L'or de Poséidon
plateaux en bois maculés de la caupona avec un pichet de vin et une coupe renversés. Le vin rouge s’était mélangé au sang.
Comme il se doit, Censorinus avait nettement disposé son paquetage militaire au pied du lit. Pour l’atteindre, il fallait frôler son cadavre en si piteux état. J’étais sûr que Petro et ses hommes avaient fouillé ce paquetage, mais avec ce qui me pendait au nez, je ne pouvais me permettre de laisser échapper aucune chance de découvrir un indice.
En passant, je trébuchai sur les bottes de Censorinus mal rangées sous le lit. Je parvins à conserver assez d’équilibre pour ne pas m’étaler sur lui.
S’il avait enlevé ses bottes, c’est qu’il avait été tué après s’être couché… et avant l’heure à laquelle il avait l’intention de se lever. Possible que quelqu’un soit venu lui tenir compagnie sous la couverture pour des raisons d’hygiène sociale, mais j’étais de plus en plus persuadé que le meurtrier s’était introduit dans cette chambre sans y avoir été invité. Un soldat enfile toujours ses bottes avant d’aller ouvrir sa porte à un visiteur. Il veut être en mesure de vous expédier ailleurs si votre physionomie ne lui revient pas.
Et le fait qu’il n’y ait qu’une seule coupe sur le plateau confirmait ma déduction.
À première vue, il ne semblait rien manquer dans son paquetage. C’était d’ailleurs l’opinion exprimée par Petronius. En aidant Censorinus à faire ses bagages pour quitter l’appartement de ma mère, j’avais eu le temps d’inventorier ses possessions. Sabre, poignard et ceinturon ; casque ; bâton de sa charge ; sac contenant les petits outils habituels ; tunique rouge de rechange et sous-vêtements. Comme il était en permission, il ne transportait ni lances ni bouclier. Une vieille facture de mansio mise à part, il n’avait conservé aucun document. (Un mansio de Campanie que je connaissais, près de la via Appia.)
Ses armes étaient parfaitement rangées, ce qui confirmait la théorie qu’il avait été attaqué par surprise. Apparemment, il n’avait même pas fait le geste d’atteindre son sabre. Il avait dû mourir après le premier coup terrible qu’on lui avait porté.

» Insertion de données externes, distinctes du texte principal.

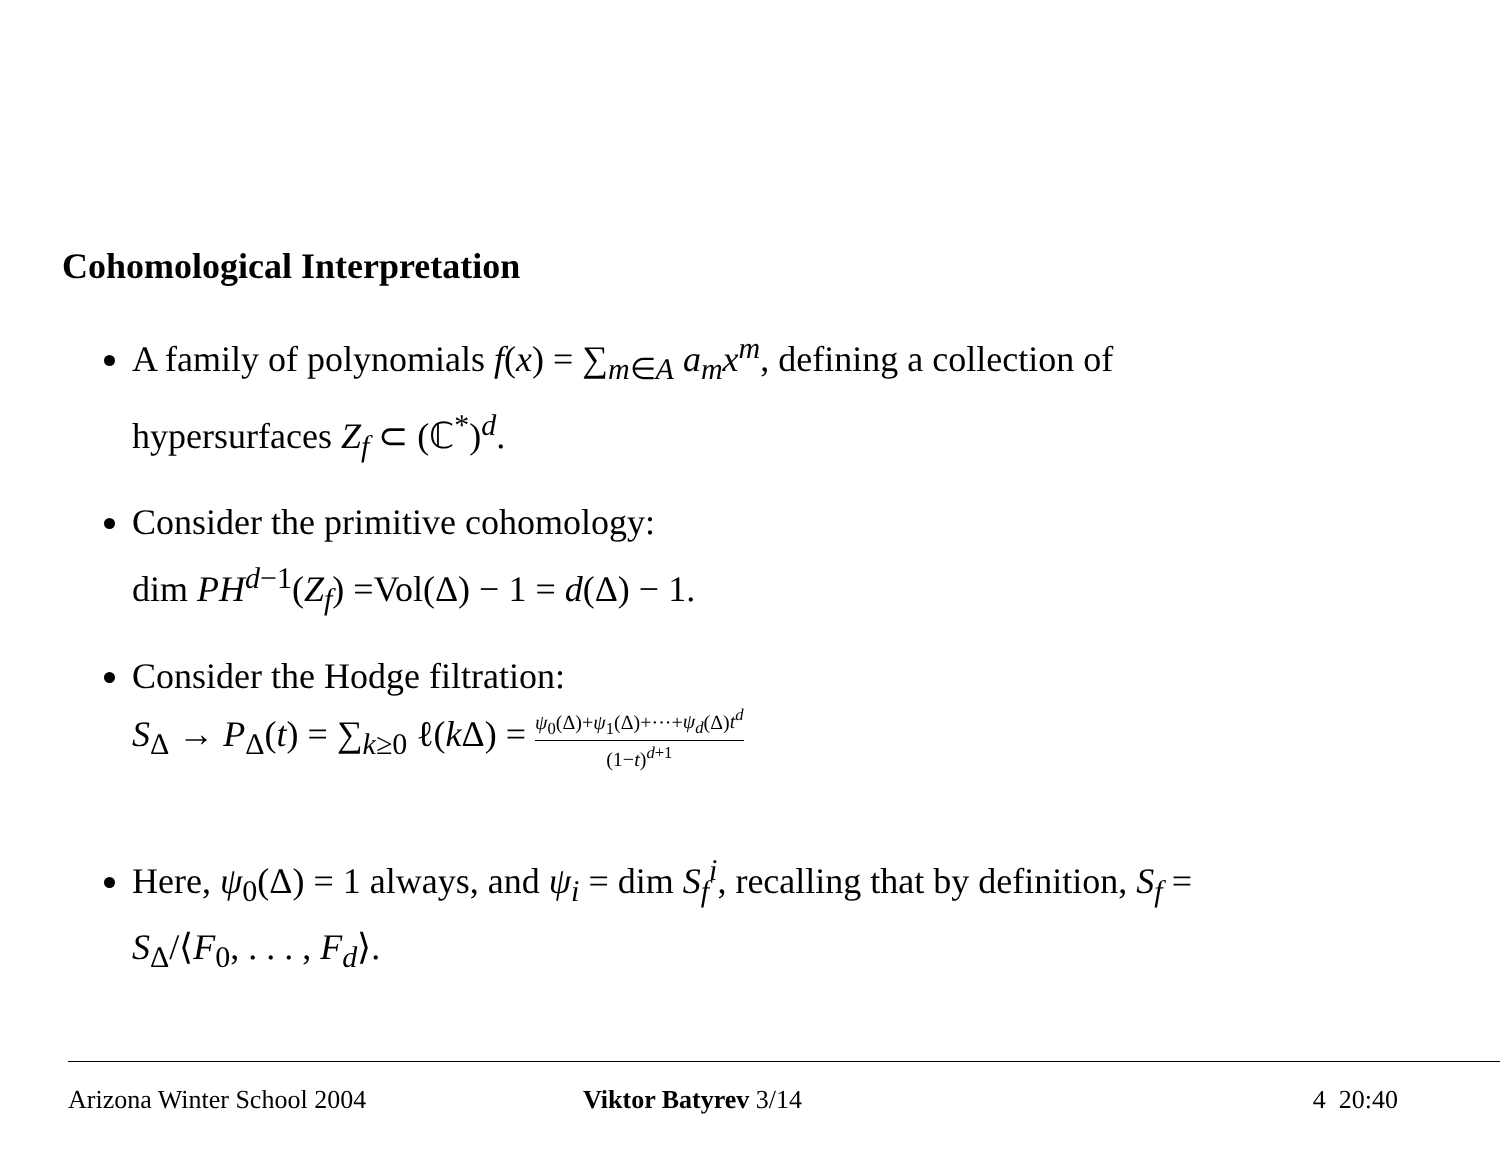Cohomological Interpretation
A family of polynomials f(x) = ∑<sub>m∈A</sub> a<sub>m</sub>x<sup>m</sup>, defining a collection of hypersurfaces Z<sub>f</sub> ⊂ (ℂ<sup>*</sup>)<sup>d</sup>.
Consider the primitive cohomology:
dim PH<sup>d−1</sup>(Z<sub>f</sub>) =Vol(Δ) − 1 = d(Δ) − 1.
Consider the Hodge filtration:
S<sub>Δ</sub> → P<sub>Δ</sub>(t) = ∑<sub>k≥0</sub> ℓ(k Δ) = ψ<sub>0</sub>(Δ)+ψ<sub>1</sub>(Δ)+···+ψ<sub>d</sub>(Δ)t<sup>d</sup> (1−t)<sup>d+1</sup>
Here, ψ<sub>0</sub>(Δ) = 1 always, and ψ<sub>i</sub> = dim S<sub>f</sub><sup>i</sup>, recalling that by definition, S<sub>f</sub> = S<sub>Δ</sub>/⟨F<sub>0</sub>, . . . , F<sub>d</sub>⟩.
Arizona Winter School 2004 Viktor Batyrev 3/14 4 20:40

Lui avait-on dérobé quelque chose ? Je ne connaissais rien de l’état de ses finances. Il portait toujours une bourse plate fixée au bras et elle ne paraissait pas avoir été ouverte. De toute façon, elle était trop petite pour avoir pu contenir la somme nécessaire à son voyage et à son séjour à Rome. Le matelas légèrement de travers pouvait indiquer que l’assassin avait cherché de l’argent, mais c’était plus probablement Petronius qui l’avait déplacé en menant son investigation. Le cadavre m’empêchait d’examiner le lit, et vu l’état des lieux il n’était pas question non plus de soulever les lattes du parquet. Sans compter que je n’avais pas le temps et rien qui puisse me servir de levier. Je sentis soudain le découragement me gagner. Il ne me restait plus qu’à espérer que Petro reviendrait le faire à ma place et trouverait quelque chose.
Je m’appliquai à mémoriser l’état des lieux pour continuer à me creuser la cervelle après avoir quitté la chambre du crime. Je n’avais rien remarqué d’important, mais un déclic pouvait se produire plus tard.
Je repassai près du cadavre sans le regarder et sortis le plus vite possible.
Je dus faire un gros effort pour retrouver mon calme avant de pouvoir remettre la corde en place. Quand je me retournai, après y être parvenu, une silhouette qui se dressait dans l’obscurité au bas des marches me causa une atroce frayeur.
— Epimandos !
Même avec l’escalier qui nous séparait, je pouvais voir qu’il était réduit à l’état de statue.
Je descendis lentement jusqu’à lui. Je n’arrivais pas à chasser la vision horrible que je venais d’avoir. Des frissons me secouaient le dos.
Le serveur me bouchait le passage. Dans le creux de son bras droit, il tenait un grand pot de terre cuite plein d’huîtres sans avoir l’air de faire un effort particulier. Des années passées à soulever de lourds chaudrons de nourriture pour les placer dans les trous des comptoirs lui avaient fait des muscles.
— Oublions les huîtres. Ce que je viens de voir m’a coupé l’appétit.
— As-tu trouvé le coupable ? demanda-t-il dans un murmure craintif.